■ Work order ■
When you reach the records below, output every one exactly as written but leave out any pictures.

[Source texts of formatted documents]
━━━

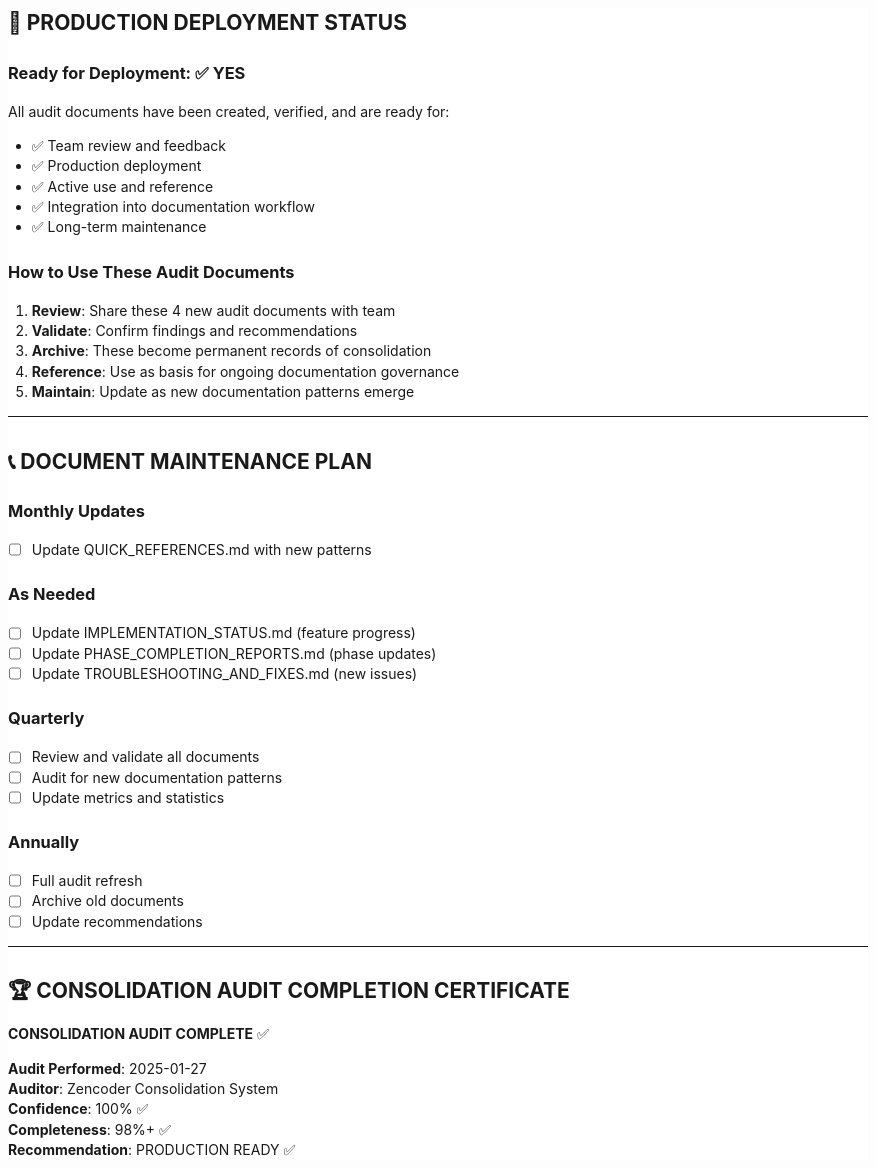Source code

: 
## 🚀 PRODUCTION DEPLOYMENT STATUS

### Ready for Deployment: ✅ **YES**

All audit documents have been created, verified, and are ready for:
- ✅ Team review and feedback
- ✅ Production deployment
- ✅ Active use and reference
- ✅ Integration into documentation workflow
- ✅ Long-term maintenance

### How to Use These Audit Documents

1. **Review**: Share these 4 new audit documents with team
2. **Validate**: Confirm findings and recommendations
3. **Archive**: These become permanent records of consolidation
4. **Reference**: Use as basis for ongoing documentation governance
5. **Maintain**: Update as new documentation patterns emerge

---

## 📞 DOCUMENT MAINTENANCE PLAN

### Monthly Updates
- [ ] Update QUICK_REFERENCES.md with new patterns

### As Needed
- [ ] Update IMPLEMENTATION_STATUS.md (feature progress)
- [ ] Update PHASE_COMPLETION_REPORTS.md (phase updates)
- [ ] Update TROUBLESHOOTING_AND_FIXES.md (new issues)

### Quarterly
- [ ] Review and validate all documents
- [ ] Audit for new documentation patterns
- [ ] Update metrics and statistics

### Annually
- [ ] Full audit refresh
- [ ] Archive old documents
- [ ] Update recommendations

---

## 🏆 CONSOLIDATION AUDIT COMPLETION CERTIFICATE

**CONSOLIDATION AUDIT COMPLETE** ✅

**Audit Performed**: 2025-01-27  
**Auditor**: Zencoder Consolidation System  
**Confidence**: 100% ✅  
**Completeness**: 98%+ ✅  
**Recommendation**: PRODUCTION READY ✅  
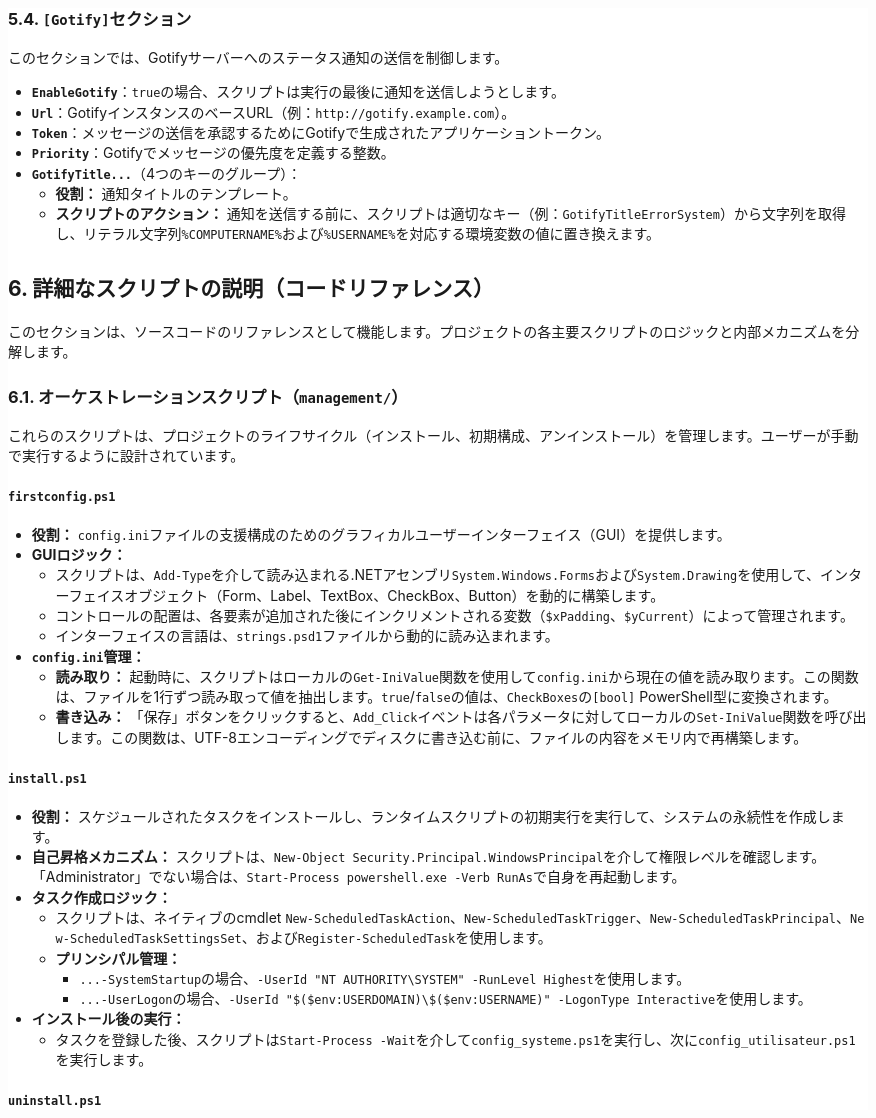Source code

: ### 5.4. `[Gotify]`セクション

このセクションでは、Gotifyサーバーへのステータス通知の送信を制御します。

*   **`EnableGotify`**：`true`の場合、スクリプトは実行の最後に通知を送信しようとします。
*   **`Url`**：GotifyインスタンスのベースURL（例：`http://gotify.example.com`）。
*   **`Token`**：メッセージの送信を承認するためにGotifyで生成されたアプリケーショントークン。
*   **`Priority`**：Gotifyでメッセージの優先度を定義する整数。
*   **`GotifyTitle...`**（4つのキーのグループ）：
    *   **役割：** 通知タイトルのテンプレート。
    *   **スクリプトのアクション：** 通知を送信する前に、スクリプトは適切なキー（例：`GotifyTitleErrorSystem`）から文字列を取得し、リテラル文字列`%COMPUTERNAME%`および`%USERNAME%`を対応する環境変数の値に置き換えます。

## 6. 詳細なスクリプトの説明（コードリファレンス）

このセクションは、ソースコードのリファレンスとして機能します。プロジェクトの各主要スクリプトのロジックと内部メカニズムを分解します。

### 6.1. オーケストレーションスクリプト（`management/`）

これらのスクリプトは、プロジェクトのライフサイクル（インストール、初期構成、アンインストール）を管理します。ユーザーが手動で実行するように設計されています。

#### **`firstconfig.ps1`**

*   **役割：** `config.ini`ファイルの支援構成のためのグラフィカルユーザーインターフェイス（GUI）を提供します。
*   **GUIロジック：**
    *   スクリプトは、`Add-Type`を介して読み込まれる.NETアセンブリ`System.Windows.Forms`および`System.Drawing`を使用して、インターフェイスオブジェクト（Form、Label、TextBox、CheckBox、Button）を動的に構築します。
    *   コントロールの配置は、各要素が追加された後にインクリメントされる変数（`$xPadding`、`$yCurrent`）によって管理されます。
    *   インターフェイスの言語は、`strings.psd1`ファイルから動的に読み込まれます。
*   **`config.ini`管理：**
    *   **読み取り：** 起動時に、スクリプトはローカルの`Get-IniValue`関数を使用して`config.ini`から現在の値を読み取ります。この関数は、ファイルを1行ずつ読み取って値を抽出します。`true`/`false`の値は、`CheckBoxes`の`[bool]` PowerShell型に変換されます。
    *   **書き込み：** 「保存」ボタンをクリックすると、`Add_Click`イベントは各パラメータに対してローカルの`Set-IniValue`関数を呼び出します。この関数は、UTF-8エンコーディングでディスクに書き込む前に、ファイルの内容をメモリ内で再構築します。

#### **`install.ps1`**

*   **役割：** スケジュールされたタスクをインストールし、ランタイムスクリプトの初期実行を実行して、システムの永続性を作成します。
*   **自己昇格メカニズム：** スクリプトは、`New-Object Security.Principal.WindowsPrincipal`を介して権限レベルを確認します。「Administrator」でない場合は、`Start-Process powershell.exe -Verb RunAs`で自身を再起動します。
*   **タスク作成ロジック：**
    *   スクリプトは、ネイティブのcmdlet `New-ScheduledTaskAction`、`New-ScheduledTaskTrigger`、`New-ScheduledTaskPrincipal`、`New-ScheduledTaskSettingsSet`、および`Register-ScheduledTask`を使用します。
    *   **プリンシパル管理：**
        *   `...-SystemStartup`の場合、`-UserId "NT AUTHORITY\SYSTEM" -RunLevel Highest`を使用します。
        *   `...-UserLogon`の場合、`-UserId "$($env:USERDOMAIN)\$($env:USERNAME)" -LogonType Interactive`を使用します。
*   **インストール後の実行：**
    *   タスクを登録した後、スクリプトは`Start-Process -Wait`を介して`config_systeme.ps1`を実行し、次に`config_utilisateur.ps1`を実行します。

#### **`uninstall.ps1`**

━━━

■ Response box ■
Source code

: 
## 🚀 PRODUCTION DEPLOYMENT STATUS

### Ready for Deployment: ✅ **YES**

All audit documents have been created, verified, and are ready for:
- ✅ Team review and feedback
- ✅ Production deployment
- ✅ Active use and reference
- ✅ Integration into documentation workflow
- ✅ Long-term maintenance

### How to Use These Audit Documents

1. **Review**: Share these 4 new audit documents with team
2. **Validate**: Confirm findings and recommendations
3. **Archive**: These become permanent records of consolidation
4. **Reference**: Use as basis for ongoing documentation governance
5. **Maintain**: Update as new documentation patterns emerge

---

## 📞 DOCUMENT MAINTENANCE PLAN

### Monthly Updates
- [ ] Update QUICK_REFERENCES.md with new patterns

### As Needed
- [ ] Update IMPLEMENTATION_STATUS.md (feature progress)
- [ ] Update PHASE_COMPLETION_REPORTS.md (phase updates)
- [ ] Update TROUBLESHOOTING_AND_FIXES.md (new issues)

### Quarterly
- [ ] Review and validate all documents
- [ ] Audit for new documentation patterns
- [ ] Update metrics and statistics

### Annually
- [ ] Full audit refresh
- [ ] Archive old documents
- [ ] Update recommendations

---

## 🏆 CONSOLIDATION AUDIT COMPLETION CERTIFICATE

**CONSOLIDATION AUDIT COMPLETE** ✅

**Audit Performed**: 2025-01-27  
**Auditor**: Zencoder Consolidation System  
**Confidence**: 100% ✅  
**Completeness**: 98%+ ✅  
**Recommendation**: PRODUCTION READY ✅  
Source code

: ### 5.4. `[Gotify]`セクション

このセクションでは、Gotifyサーバーへのステータス通知の送信を制御します。

*   **`EnableGotify`**：`true`の場合、スクリプトは実行の最後に通知を送信しようとします。
*   **`Url`**：GotifyインスタンスのベースURL（例：`http://gotify.example.com`）。
*   **`Token`**：メッセージの送信を承認するためにGotifyで生成されたアプリケーショントークン。
*   **`Priority`**：Gotifyでメッセージの優先度を定義する整数。
*   **`GotifyTitle...`**（4つのキーのグループ）：
    *   **役割：** 通知タイトルのテンプレート。
    *   **スクリプトのアクション：** 通知を送信する前に、スクリプトは適切なキー（例：`GotifyTitleErrorSystem`）から文字列を取得し、リテラル文字列`%COMPUTERNAME%`および`%USERNAME%`を対応する環境変数の値に置き換えます。

## 6. 詳細なスクリプトの説明（コードリファレンス）

このセクションは、ソースコードのリファレンスとして機能します。プロジェクトの各主要スクリプトのロジックと内部メカニズムを分解します。

### 6.1. オーケストレーションスクリプト（`management/`）

これらのスクリプトは、プロジェクトのライフサイクル（インストール、初期構成、アンインストール）を管理します。ユーザーが手動で実行するように設計されています。

#### **`firstconfig.ps1`**

*   **役割：** `config.ini`ファイルの支援構成のためのグラフィカルユーザーインターフェイス（GUI）を提供します。
*   **GUIロジック：**
    *   スクリプトは、`Add-Type`を介して読み込まれる.NETアセンブリ`System.Windows.Forms`および`System.Drawing`を使用して、インターフェイスオブジェクト（Form、Label、TextBox、CheckBox、Button）を動的に構築します。
    *   コントロールの配置は、各要素が追加された後にインクリメントされる変数（`$xPadding`、`$yCurrent`）によって管理されます。
    *   インターフェイスの言語は、`strings.psd1`ファイルから動的に読み込まれます。
*   **`config.ini`管理：**
    *   **読み取り：** 起動時に、スクリプトはローカルの`Get-IniValue`関数を使用して`config.ini`から現在の値を読み取ります。この関数は、ファイルを1行ずつ読み取って値を抽出します。`true`/`false`の値は、`CheckBoxes`の`[bool]` PowerShell型に変換されます。
    *   **書き込み：** 「保存」ボタンをクリックすると、`Add_Click`イベントは各パラメータに対してローカルの`Set-IniValue`関数を呼び出します。この関数は、UTF-8エンコーディングでディスクに書き込む前に、ファイルの内容をメモリ内で再構築します。

#### **`install.ps1`**

*   **役割：** スケジュールされたタスクをインストールし、ランタイムスクリプトの初期実行を実行して、システムの永続性を作成します。
*   **自己昇格メカニズム：** スクリプトは、`New-Object Security.Principal.WindowsPrincipal`を介して権限レベルを確認します。「Administrator」でない場合は、`Start-Process powershell.exe -Verb RunAs`で自身を再起動します。
*   **タスク作成ロジック：**
    *   スクリプトは、ネイティブのcmdlet `New-ScheduledTaskAction`、`New-ScheduledTaskTrigger`、`New-ScheduledTaskPrincipal`、`New-ScheduledTaskSettingsSet`、および`Register-ScheduledTask`を使用します。
    *   **プリンシパル管理：**
        *   `...-SystemStartup`の場合、`-UserId "NT AUTHORITY\SYSTEM" -RunLevel Highest`を使用します。
        *   `...-UserLogon`の場合、`-UserId "$($env:USERDOMAIN)\$($env:USERNAME)" -LogonType Interactive`を使用します。
*   **インストール後の実行：**
    *   タスクを登録した後、スクリプトは`Start-Process -Wait`を介して`config_systeme.ps1`を実行し、次に`config_utilisateur.ps1`を実行します。

#### **`uninstall.ps1`**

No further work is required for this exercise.